国民年金と厚生年金の積立金を運用するGPIF(年金積立金管理運用独立行政法人)が多額の損失を出しているようだ。

GPIFの運用額は約1400兆円(2015年第3四半期)。損失の背景には、安倍政権が14年10月に運用比率を見直して、日本株比率を12%から25%に引き上げたことがある。このため日経平均株価は2万円台まで上昇したが、その後の株価低迷で損失が拡大した。

15年度の損失は約5兆円ともいわれ、しかも例年7月前半に行う運用成績の公表を7月29日に先送りしたことから、国民の間に不安が広がっている。

われわれの年金は、いったいどうなってしまうのか?

公表を先送りしたのは、もちろん7月の参院選対策だ。そして、公表後にも、政府サイドが「長期運用の中では単年度の運用損は問題にならない」と説明するのは目に見えている。

だが、納得してはいけない。この運用損が年金“改悪”の引き金になる可能性もあるからだ。

公的年金の積立金は、年金支払いに充てる財源の一つだ。

*依頼内容 1*: 提供テキストによると、GPIFの損失が拡大した背景には何があったのですか?1〜3文で説明してください。
*依頼内容 2*: 提供テキストの「GPIFの運用額は約1400」から「われわれの年金は、いったいどうなってしまうのか?」までのすべてを、一字一句変えずに書き写してもらえますか?
これらの行は今回の作業には関係しません。

*提示情報*:
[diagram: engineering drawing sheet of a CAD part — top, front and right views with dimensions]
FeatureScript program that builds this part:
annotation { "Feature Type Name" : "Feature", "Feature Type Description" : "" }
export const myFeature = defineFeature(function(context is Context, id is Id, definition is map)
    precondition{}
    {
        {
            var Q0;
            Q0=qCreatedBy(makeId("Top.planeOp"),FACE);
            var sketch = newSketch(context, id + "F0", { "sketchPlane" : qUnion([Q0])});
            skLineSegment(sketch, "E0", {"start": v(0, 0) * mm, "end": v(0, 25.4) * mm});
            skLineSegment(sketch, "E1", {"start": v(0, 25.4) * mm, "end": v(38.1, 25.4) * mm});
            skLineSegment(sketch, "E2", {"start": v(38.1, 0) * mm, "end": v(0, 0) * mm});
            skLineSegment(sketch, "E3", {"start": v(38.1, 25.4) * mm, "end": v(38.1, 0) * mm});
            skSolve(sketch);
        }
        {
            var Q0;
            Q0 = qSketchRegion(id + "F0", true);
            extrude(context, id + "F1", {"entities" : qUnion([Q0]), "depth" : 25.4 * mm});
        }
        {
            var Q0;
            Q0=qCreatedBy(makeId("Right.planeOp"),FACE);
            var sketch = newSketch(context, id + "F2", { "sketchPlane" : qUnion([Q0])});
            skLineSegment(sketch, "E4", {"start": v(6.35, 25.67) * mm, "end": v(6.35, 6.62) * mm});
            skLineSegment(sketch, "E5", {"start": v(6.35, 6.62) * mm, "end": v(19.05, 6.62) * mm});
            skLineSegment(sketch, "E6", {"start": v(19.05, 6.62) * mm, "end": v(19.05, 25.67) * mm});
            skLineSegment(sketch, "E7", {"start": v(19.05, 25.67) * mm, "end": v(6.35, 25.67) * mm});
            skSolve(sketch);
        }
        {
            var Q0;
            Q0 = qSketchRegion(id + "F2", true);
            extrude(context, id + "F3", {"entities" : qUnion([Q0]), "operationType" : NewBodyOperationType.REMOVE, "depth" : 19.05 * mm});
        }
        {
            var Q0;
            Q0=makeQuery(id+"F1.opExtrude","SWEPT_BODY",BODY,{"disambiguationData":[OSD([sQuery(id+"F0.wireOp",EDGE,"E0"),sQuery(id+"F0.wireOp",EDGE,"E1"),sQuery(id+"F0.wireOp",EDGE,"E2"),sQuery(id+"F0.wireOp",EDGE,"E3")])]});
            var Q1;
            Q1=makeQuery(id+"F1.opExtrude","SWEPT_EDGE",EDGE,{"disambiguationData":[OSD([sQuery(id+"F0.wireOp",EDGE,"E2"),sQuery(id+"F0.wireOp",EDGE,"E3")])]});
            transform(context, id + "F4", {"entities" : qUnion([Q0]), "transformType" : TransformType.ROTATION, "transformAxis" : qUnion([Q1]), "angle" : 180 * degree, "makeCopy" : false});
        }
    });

*回答内容 1*: 2014年10月に安倍政権が運用比率を見直し、日本株の比率を12%から25%に引き上げたことが背景にあります。これで日経平均株価は2万円台まで上昇しましたが、その後の株価低迷で損失が拡大しました。

*回答内容 2*:
GPIFの運用額は約1400兆円(2015年第3四半期)。損失の背景には、安倍政権が14年10月に運用比率を見直して、日本株比率を12%から25%に引き上げたことがある。このため日経平均株価は2万円台まで上昇したが、その後の株価低迷で損失が拡大した。

15年度の損失は約5兆円ともいわれ、しかも例年7月前半に行う運用成績の公表を7月29日に先送りしたことから、国民の間に不安が広がっている。

われわれの年金は、いったいどうなってしまうのか?